BEGIN

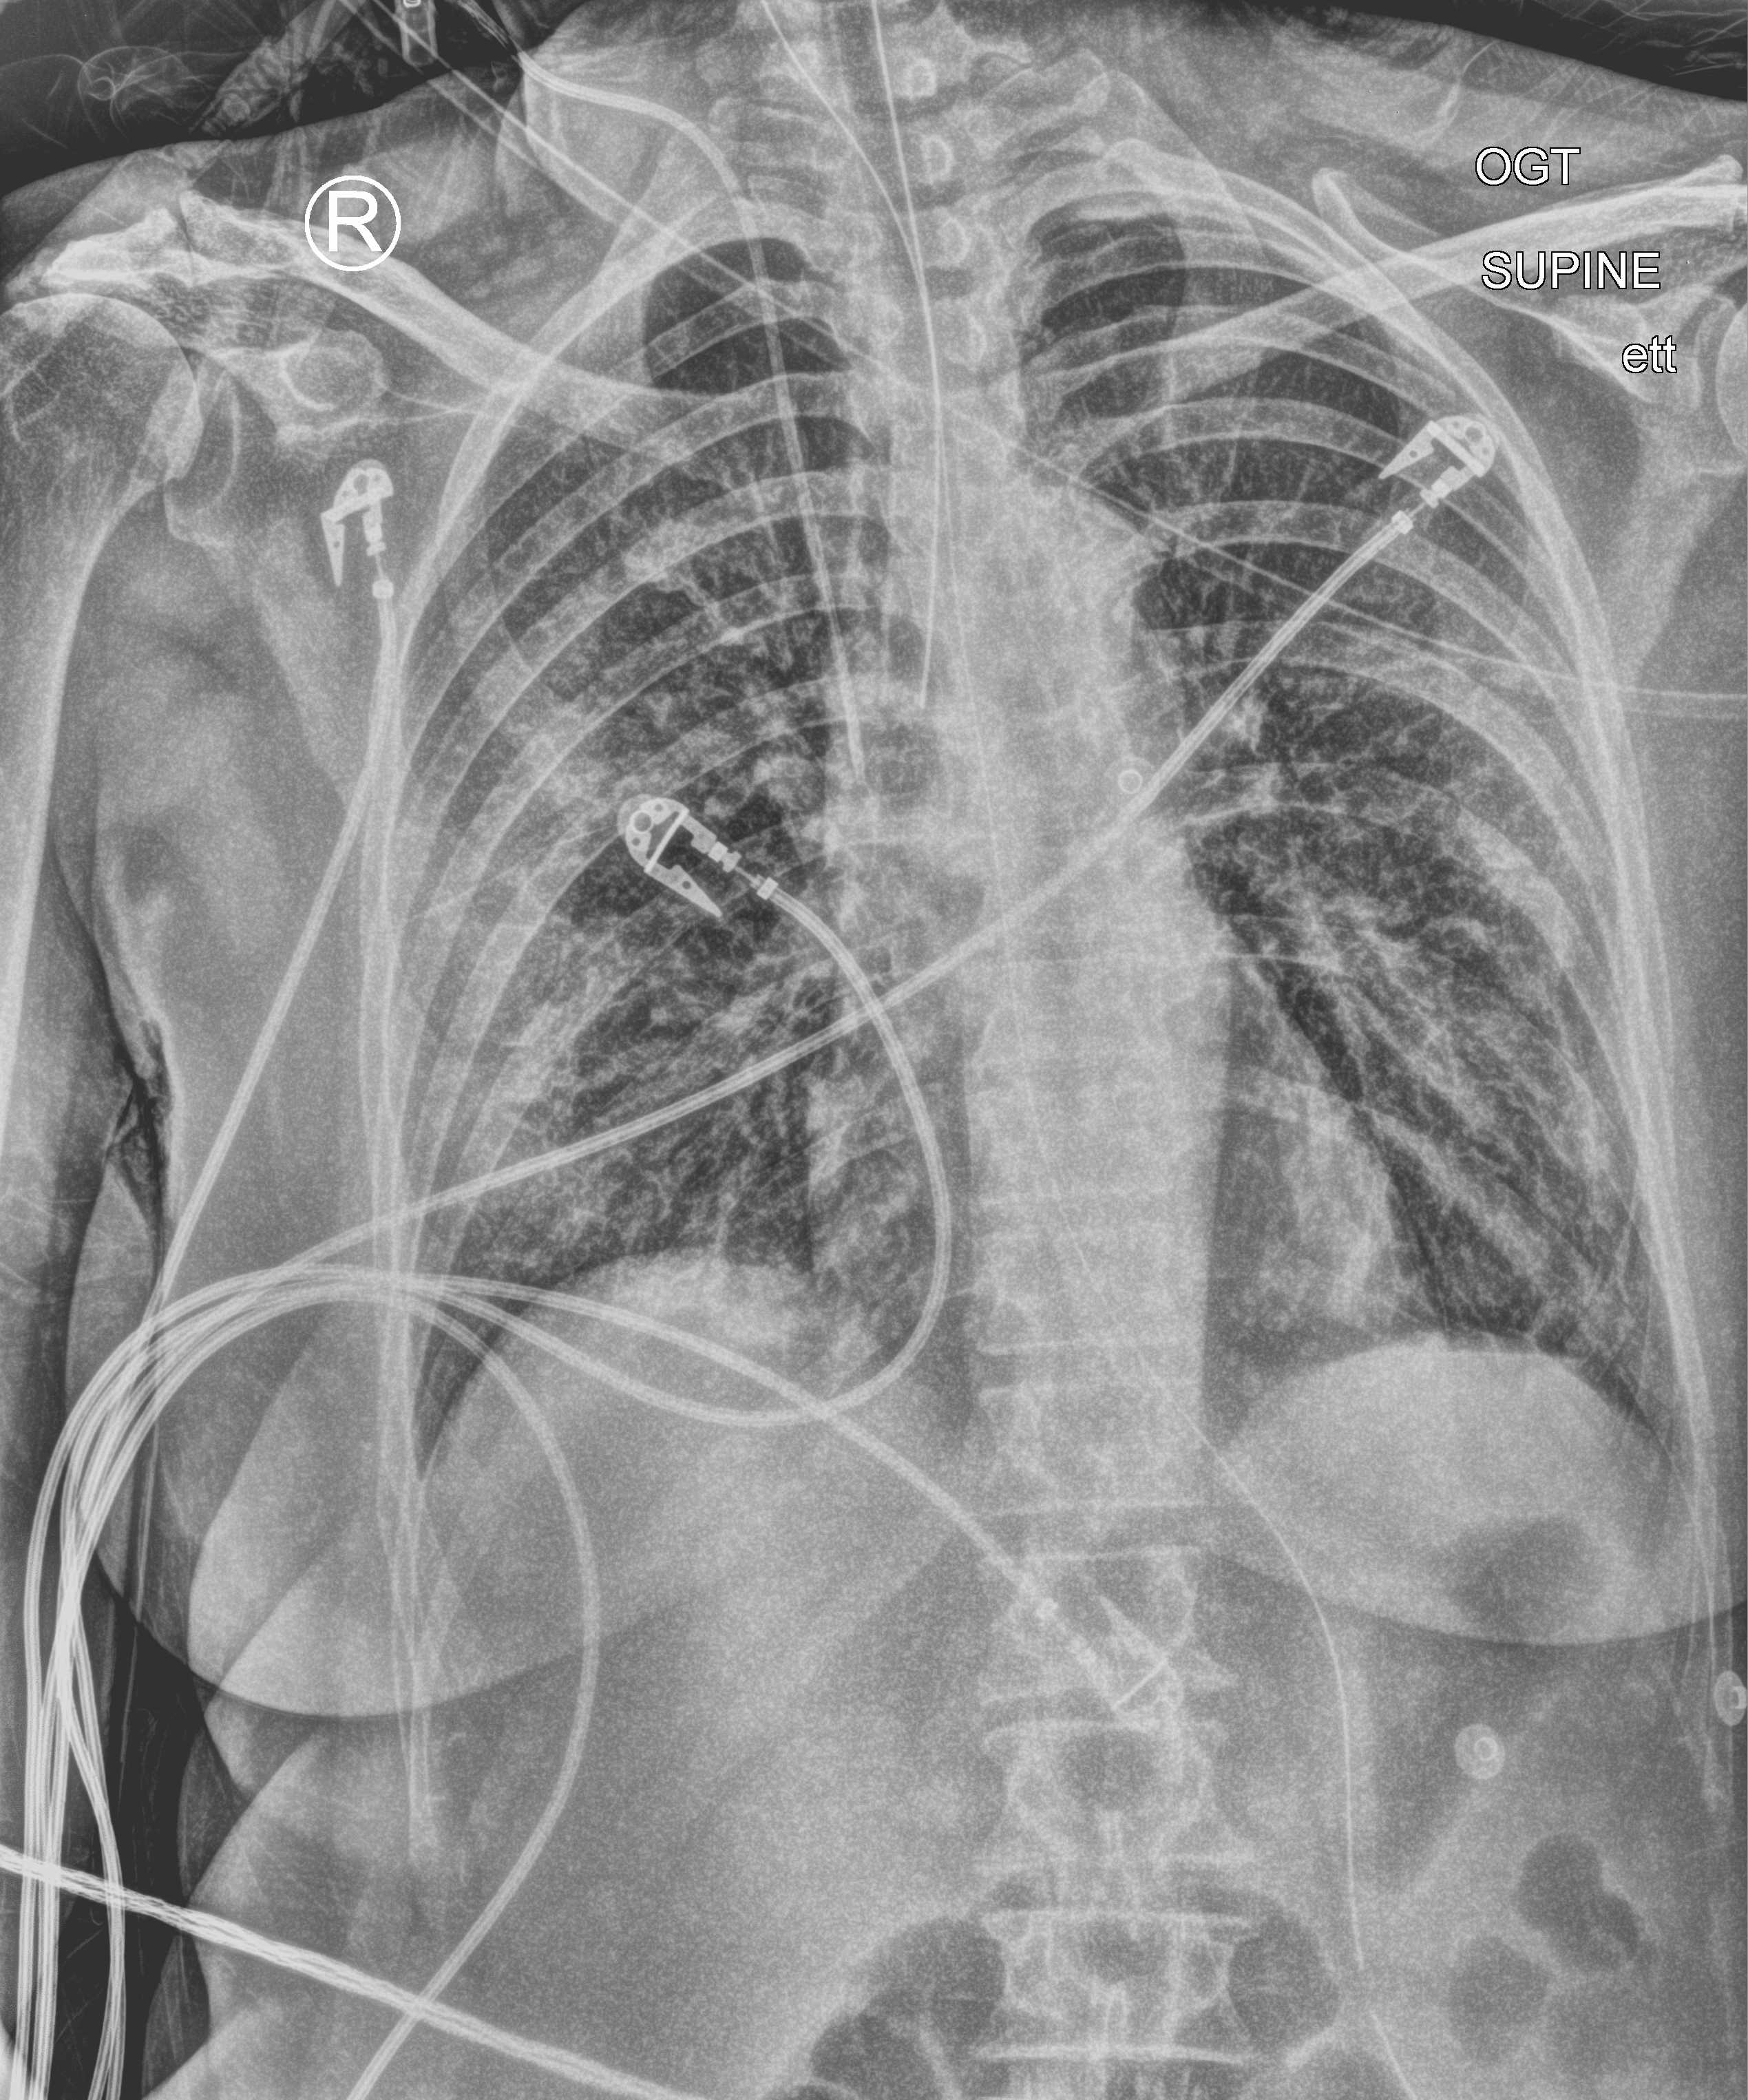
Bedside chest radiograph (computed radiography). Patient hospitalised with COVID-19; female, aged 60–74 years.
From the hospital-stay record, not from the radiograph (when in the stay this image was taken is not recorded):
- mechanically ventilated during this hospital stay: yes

END
BEGIN

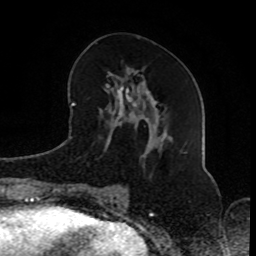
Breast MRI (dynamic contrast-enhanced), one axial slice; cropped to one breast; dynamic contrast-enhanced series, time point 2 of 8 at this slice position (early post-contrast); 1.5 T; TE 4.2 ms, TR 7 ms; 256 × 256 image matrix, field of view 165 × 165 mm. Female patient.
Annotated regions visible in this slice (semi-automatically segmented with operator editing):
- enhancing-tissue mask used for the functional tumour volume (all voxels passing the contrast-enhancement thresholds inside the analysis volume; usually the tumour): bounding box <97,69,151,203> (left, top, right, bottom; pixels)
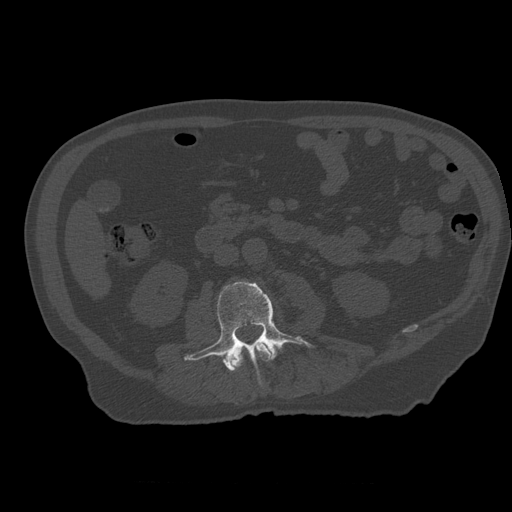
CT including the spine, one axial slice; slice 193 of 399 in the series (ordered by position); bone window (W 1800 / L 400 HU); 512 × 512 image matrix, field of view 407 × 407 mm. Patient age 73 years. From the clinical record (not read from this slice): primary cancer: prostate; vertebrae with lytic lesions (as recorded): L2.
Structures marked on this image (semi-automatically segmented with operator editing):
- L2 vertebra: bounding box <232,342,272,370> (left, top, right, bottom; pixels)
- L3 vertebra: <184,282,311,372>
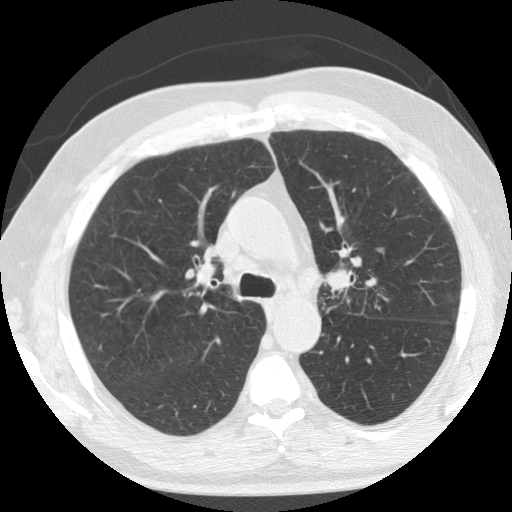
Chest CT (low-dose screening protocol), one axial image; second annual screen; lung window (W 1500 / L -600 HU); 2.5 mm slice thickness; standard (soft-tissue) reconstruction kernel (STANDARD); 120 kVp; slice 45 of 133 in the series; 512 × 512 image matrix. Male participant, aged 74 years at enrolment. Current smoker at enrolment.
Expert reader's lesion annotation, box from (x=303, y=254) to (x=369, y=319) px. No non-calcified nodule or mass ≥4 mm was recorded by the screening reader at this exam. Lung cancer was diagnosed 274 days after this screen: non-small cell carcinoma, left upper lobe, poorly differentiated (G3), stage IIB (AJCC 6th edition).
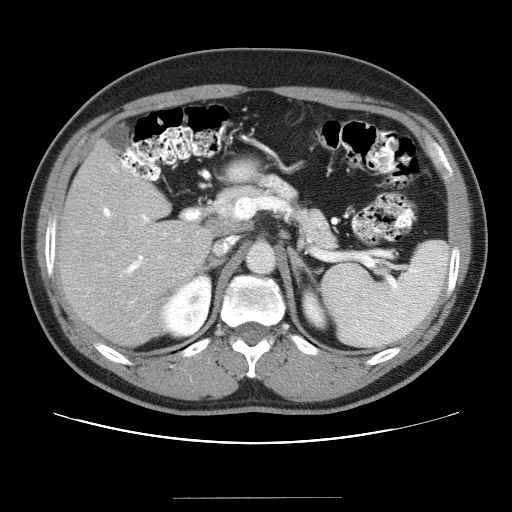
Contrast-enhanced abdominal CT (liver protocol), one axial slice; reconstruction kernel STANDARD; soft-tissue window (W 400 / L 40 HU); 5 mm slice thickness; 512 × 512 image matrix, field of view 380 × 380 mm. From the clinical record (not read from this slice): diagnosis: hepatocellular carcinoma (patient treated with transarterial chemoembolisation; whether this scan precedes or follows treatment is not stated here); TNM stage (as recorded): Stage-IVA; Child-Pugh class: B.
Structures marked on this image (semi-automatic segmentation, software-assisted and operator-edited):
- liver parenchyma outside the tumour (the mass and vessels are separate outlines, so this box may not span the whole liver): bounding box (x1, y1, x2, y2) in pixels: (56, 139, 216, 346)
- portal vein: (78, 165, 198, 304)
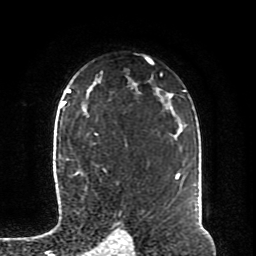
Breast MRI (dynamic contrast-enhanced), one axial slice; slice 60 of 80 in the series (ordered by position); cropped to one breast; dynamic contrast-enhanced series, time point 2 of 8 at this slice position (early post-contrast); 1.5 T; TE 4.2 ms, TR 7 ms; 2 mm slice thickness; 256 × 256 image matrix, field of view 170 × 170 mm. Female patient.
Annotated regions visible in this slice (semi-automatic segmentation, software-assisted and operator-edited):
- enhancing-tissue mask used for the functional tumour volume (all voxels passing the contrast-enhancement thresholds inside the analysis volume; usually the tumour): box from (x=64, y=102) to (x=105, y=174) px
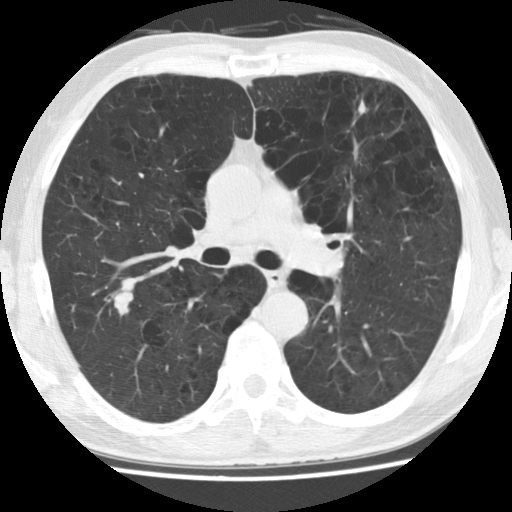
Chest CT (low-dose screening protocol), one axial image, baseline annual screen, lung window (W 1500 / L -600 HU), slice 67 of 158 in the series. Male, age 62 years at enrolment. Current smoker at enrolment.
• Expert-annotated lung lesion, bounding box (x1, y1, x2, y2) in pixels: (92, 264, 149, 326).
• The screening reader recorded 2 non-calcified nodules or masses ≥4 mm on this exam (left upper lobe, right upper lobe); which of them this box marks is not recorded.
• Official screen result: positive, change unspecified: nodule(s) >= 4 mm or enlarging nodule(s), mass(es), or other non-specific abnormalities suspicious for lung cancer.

END

Your answer should consist solely of the lines above from the line with "- L2 vertebra: bounding" to the line with "- L3 vertebra: <184,282,311,372>", both included, reproduced exactly.

- L2 vertebra: bounding box <232,342,272,370> (left, top, right, bottom; pixels)
- L3 vertebra: <184,282,311,372>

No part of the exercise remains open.